◆ Assigned task A: In the text on Kafka messages, how many bytes does a message's offset occupy?
◆ Assigned task B: Print the part of the text on Kafka messages starting with "Structure of Message" and going on through "within the parition!".

Structure of Message
As mentioned above, the log file is actually the place where messages are stored. We also write messages one by one in the producer to kafka. What does the message stored in the log look like? The message mainly includes the message body, message size, offset, compression type… and so on! The three key things we need to know are:
- Offset: offset is an ordered id number of 8 bytes, which can uniquely determine the position of each message within the parition!
- Message size: The message size occupies 4 bytes, which is used to describe the size of the message.
- Message body: The message body stores the actual message data (compressed), and the space occupied varies according to the specific message.
After the message is stored in the log file, the consumer can consume it. When talking about the two modes of message queue communication, we talked about the point-to-point mode and the publish-subscribe mode. Kafka adopts a point-to-point model. Consumers actively go to the Kafka cluster to pull messages. Like the producer, consumers also ask the leader to pull messages when they pull messages.
Multiple consumers can form a consumer group, and each consumer group has a group id! Consumers of the same consumer group can consume data from different partitions under the same topic, but multiple consumers in the group will not consume data from the same partition.
The picture shows the situation where the number of consumers in the consumer group is less than the number of partitions, so there will be a situation where a consumer consumes multiple partition data, and the consumption speed is not as fast as the processing speed of consumers who only process one partition! If the number of consumers in the consumer group exceeds the number of partitions, will there be multiple consumers consuming the data of the same partition?
It has been mentioned above that this does not happen! The extra consumers do not consume any partition data. Therefore, in practical applications, it is recommended that the number of consumers in the consumer group be the same as the number of partitions!
In the section on saving data, we talked about partitions being divided into multiple groups of segments, including .log, .index, and .timeindex files. Each stored message contains offset, message size, and message body… We have mentioned segments and offset, how do you use segment+offset to search for a message? What is the process of finding a message whose offset is 368801 now? Let’s take a look at the picture below:
- First find the segment file where the 368801 message of the offset is located (use the binary search method), what is found here is the second segment file.
- Open the .index file in the found segment (that is, the 368796.index file, the starting offset of the file is 368796+1, the offset of the message we are looking for with an offset of 368801 in the index is 368796 +5=368801, so the relative offset to look for here is 5).
Since the file uses a sparse index to store the relationship between the relative offset and the physical offset of the corresponding message, it is impossible to find an index with a relative offset of 5 directly. Here, the binary method is also used to find that the relative offset is less than or equal to the specified value. The largest relative offset in the index entry of the relative offset, so the index with the relative offset of 4 is found.
- According to the found index whose relative offset is 4, determine that the physical offset position of message storage is 256. Open the data file and scan sequentially from the position 256 until the message with offset 368801 is found.
This mechanism is based on the order of offset, and uses multiple means such as segment + ordered offset + sparse index + binary search + sequential search to efficiently search for data! At this point, the consumer can get the data that needs to be processed for processing.

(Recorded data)
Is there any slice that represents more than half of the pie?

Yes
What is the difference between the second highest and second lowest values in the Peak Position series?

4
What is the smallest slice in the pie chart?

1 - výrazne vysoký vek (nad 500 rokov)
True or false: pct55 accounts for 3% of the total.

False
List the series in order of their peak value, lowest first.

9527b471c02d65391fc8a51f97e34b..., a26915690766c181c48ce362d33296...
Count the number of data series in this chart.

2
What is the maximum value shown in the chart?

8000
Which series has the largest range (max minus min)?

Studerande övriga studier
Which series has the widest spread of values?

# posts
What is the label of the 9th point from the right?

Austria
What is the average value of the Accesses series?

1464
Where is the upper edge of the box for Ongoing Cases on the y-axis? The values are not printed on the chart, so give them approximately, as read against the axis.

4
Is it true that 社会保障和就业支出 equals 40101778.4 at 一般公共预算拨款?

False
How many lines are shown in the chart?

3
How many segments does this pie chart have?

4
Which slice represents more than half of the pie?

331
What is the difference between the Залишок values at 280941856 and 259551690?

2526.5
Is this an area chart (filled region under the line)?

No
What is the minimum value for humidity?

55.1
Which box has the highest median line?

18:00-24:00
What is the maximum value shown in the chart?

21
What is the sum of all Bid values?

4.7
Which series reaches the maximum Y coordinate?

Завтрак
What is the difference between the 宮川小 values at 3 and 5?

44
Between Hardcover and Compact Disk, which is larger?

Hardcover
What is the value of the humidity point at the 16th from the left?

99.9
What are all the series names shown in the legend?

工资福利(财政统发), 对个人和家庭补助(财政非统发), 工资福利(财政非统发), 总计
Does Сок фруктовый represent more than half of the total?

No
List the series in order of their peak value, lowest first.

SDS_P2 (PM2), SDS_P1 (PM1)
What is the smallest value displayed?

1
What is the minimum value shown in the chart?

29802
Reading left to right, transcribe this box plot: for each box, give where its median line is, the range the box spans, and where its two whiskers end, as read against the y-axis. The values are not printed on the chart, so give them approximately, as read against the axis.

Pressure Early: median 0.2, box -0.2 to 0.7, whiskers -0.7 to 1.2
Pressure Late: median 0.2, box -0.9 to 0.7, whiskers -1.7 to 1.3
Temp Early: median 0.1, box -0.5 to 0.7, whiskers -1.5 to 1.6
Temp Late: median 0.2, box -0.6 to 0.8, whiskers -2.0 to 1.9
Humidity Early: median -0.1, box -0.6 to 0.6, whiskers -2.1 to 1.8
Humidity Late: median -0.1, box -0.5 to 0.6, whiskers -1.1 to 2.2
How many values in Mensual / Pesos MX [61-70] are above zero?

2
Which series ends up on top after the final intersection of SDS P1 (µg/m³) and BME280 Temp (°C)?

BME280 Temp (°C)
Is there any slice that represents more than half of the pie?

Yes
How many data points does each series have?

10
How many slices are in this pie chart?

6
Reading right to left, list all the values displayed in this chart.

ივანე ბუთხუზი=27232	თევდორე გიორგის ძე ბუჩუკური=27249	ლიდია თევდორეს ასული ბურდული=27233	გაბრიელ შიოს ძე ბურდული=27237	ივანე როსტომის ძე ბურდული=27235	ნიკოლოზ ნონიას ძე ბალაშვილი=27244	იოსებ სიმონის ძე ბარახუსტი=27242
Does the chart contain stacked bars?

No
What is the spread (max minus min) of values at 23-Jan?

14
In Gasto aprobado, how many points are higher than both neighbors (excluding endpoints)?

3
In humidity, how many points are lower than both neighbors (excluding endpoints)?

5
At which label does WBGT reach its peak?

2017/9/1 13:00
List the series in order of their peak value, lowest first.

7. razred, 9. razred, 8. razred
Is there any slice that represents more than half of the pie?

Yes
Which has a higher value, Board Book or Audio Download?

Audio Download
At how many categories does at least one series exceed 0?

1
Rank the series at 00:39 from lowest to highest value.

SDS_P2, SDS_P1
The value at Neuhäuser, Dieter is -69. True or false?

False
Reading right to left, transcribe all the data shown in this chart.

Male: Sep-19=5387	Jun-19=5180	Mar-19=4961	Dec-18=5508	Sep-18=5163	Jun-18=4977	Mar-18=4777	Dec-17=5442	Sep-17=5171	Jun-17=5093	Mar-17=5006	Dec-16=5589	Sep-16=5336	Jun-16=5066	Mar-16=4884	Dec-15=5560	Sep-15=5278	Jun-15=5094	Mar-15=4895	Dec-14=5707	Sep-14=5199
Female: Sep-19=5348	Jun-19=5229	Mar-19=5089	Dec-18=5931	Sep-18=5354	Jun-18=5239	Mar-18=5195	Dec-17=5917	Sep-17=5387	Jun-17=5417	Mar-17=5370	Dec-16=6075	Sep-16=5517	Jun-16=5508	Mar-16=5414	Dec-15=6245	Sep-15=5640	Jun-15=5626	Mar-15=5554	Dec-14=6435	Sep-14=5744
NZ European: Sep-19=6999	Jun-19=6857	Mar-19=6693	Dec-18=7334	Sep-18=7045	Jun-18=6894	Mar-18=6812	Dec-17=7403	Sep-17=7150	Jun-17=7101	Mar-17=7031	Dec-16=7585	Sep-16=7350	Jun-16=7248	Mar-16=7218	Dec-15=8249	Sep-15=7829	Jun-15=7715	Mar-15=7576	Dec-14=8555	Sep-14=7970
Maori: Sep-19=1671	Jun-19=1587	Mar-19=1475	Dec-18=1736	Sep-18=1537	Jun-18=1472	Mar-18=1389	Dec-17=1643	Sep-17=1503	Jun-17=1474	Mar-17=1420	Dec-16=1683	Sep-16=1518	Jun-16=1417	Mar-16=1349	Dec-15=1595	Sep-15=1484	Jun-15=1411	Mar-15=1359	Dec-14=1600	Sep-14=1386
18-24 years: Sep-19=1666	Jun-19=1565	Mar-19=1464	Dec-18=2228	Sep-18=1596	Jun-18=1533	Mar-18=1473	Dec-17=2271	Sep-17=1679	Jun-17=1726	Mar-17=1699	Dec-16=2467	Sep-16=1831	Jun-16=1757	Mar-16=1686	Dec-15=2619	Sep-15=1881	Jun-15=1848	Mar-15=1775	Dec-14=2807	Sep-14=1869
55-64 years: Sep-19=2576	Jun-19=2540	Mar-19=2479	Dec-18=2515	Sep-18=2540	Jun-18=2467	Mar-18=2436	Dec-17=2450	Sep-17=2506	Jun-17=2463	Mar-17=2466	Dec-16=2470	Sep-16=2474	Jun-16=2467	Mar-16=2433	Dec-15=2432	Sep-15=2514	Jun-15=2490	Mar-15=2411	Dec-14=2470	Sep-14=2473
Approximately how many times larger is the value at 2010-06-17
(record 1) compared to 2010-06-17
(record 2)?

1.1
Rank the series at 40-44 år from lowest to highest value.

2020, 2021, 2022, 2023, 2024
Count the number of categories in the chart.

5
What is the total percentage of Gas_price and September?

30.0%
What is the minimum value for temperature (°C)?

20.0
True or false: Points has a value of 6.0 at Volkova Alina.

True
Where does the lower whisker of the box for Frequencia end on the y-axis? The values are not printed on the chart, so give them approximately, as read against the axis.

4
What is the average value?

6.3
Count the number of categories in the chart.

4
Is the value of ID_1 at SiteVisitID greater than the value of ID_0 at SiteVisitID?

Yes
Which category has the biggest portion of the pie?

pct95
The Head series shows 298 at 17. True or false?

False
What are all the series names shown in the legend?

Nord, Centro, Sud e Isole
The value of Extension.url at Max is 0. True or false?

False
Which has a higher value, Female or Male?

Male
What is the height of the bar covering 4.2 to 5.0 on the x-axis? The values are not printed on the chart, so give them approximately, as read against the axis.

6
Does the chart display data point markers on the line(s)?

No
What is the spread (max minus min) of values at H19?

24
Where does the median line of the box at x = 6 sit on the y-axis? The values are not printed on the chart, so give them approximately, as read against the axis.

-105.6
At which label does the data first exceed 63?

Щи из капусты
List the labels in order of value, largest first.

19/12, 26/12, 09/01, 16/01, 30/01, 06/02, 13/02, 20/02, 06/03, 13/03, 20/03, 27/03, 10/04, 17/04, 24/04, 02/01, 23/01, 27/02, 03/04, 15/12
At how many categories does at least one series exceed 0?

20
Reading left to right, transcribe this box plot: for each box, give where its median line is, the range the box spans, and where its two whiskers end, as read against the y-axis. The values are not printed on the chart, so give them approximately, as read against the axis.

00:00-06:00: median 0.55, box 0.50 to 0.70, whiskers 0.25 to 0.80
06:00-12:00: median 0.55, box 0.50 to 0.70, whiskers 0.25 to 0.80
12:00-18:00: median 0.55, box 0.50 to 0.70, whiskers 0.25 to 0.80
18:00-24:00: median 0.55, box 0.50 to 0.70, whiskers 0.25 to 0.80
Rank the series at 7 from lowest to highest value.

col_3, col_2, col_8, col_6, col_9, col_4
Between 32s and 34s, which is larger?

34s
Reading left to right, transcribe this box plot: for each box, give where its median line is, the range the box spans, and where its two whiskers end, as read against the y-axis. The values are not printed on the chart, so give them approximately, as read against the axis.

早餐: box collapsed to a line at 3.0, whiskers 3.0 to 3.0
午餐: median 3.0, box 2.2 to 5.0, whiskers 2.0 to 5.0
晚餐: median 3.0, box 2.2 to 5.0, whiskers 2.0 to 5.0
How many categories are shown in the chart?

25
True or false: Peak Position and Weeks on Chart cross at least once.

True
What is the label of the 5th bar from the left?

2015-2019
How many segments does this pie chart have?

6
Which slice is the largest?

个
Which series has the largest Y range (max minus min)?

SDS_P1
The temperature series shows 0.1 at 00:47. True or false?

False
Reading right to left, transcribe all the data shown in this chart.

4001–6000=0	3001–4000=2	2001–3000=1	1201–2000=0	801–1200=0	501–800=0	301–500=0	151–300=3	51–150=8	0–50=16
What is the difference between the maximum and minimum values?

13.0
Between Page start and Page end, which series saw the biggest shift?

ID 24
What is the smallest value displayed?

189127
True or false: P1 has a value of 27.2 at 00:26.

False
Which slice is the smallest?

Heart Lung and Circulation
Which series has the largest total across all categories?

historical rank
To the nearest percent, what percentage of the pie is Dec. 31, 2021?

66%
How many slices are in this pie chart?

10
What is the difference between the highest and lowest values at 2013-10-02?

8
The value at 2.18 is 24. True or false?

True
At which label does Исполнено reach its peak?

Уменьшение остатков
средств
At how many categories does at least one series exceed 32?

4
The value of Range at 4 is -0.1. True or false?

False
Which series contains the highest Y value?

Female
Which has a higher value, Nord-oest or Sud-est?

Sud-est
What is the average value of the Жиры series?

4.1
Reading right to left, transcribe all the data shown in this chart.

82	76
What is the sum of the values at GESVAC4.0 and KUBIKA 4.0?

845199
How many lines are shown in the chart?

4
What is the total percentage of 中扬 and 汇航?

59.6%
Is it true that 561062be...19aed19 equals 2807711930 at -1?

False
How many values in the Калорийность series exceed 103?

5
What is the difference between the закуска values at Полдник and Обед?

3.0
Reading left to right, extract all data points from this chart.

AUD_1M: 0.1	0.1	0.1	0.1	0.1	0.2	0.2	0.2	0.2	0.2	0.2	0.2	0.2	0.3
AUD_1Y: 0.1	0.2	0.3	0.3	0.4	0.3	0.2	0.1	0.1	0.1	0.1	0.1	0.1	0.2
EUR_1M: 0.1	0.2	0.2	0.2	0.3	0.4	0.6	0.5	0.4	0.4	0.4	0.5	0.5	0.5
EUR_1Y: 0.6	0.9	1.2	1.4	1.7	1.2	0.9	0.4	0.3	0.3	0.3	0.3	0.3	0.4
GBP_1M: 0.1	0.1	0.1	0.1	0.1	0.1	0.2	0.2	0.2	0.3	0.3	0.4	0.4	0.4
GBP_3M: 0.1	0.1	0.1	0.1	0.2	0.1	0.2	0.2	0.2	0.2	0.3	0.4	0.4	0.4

◆ Exercise output A: 8 bytes.

◆ Exercise output B:
Structure of Message
As mentioned above, the log file is actually the place where messages are stored. We also write messages one by one in the producer to kafka. What does the message stored in the log look like? The message mainly includes the message body, message size, offset, compression type… and so on! The three key things we need to know are:
- Offset: offset is an ordered id number of 8 bytes, which can uniquely determine the position of each message within the parition!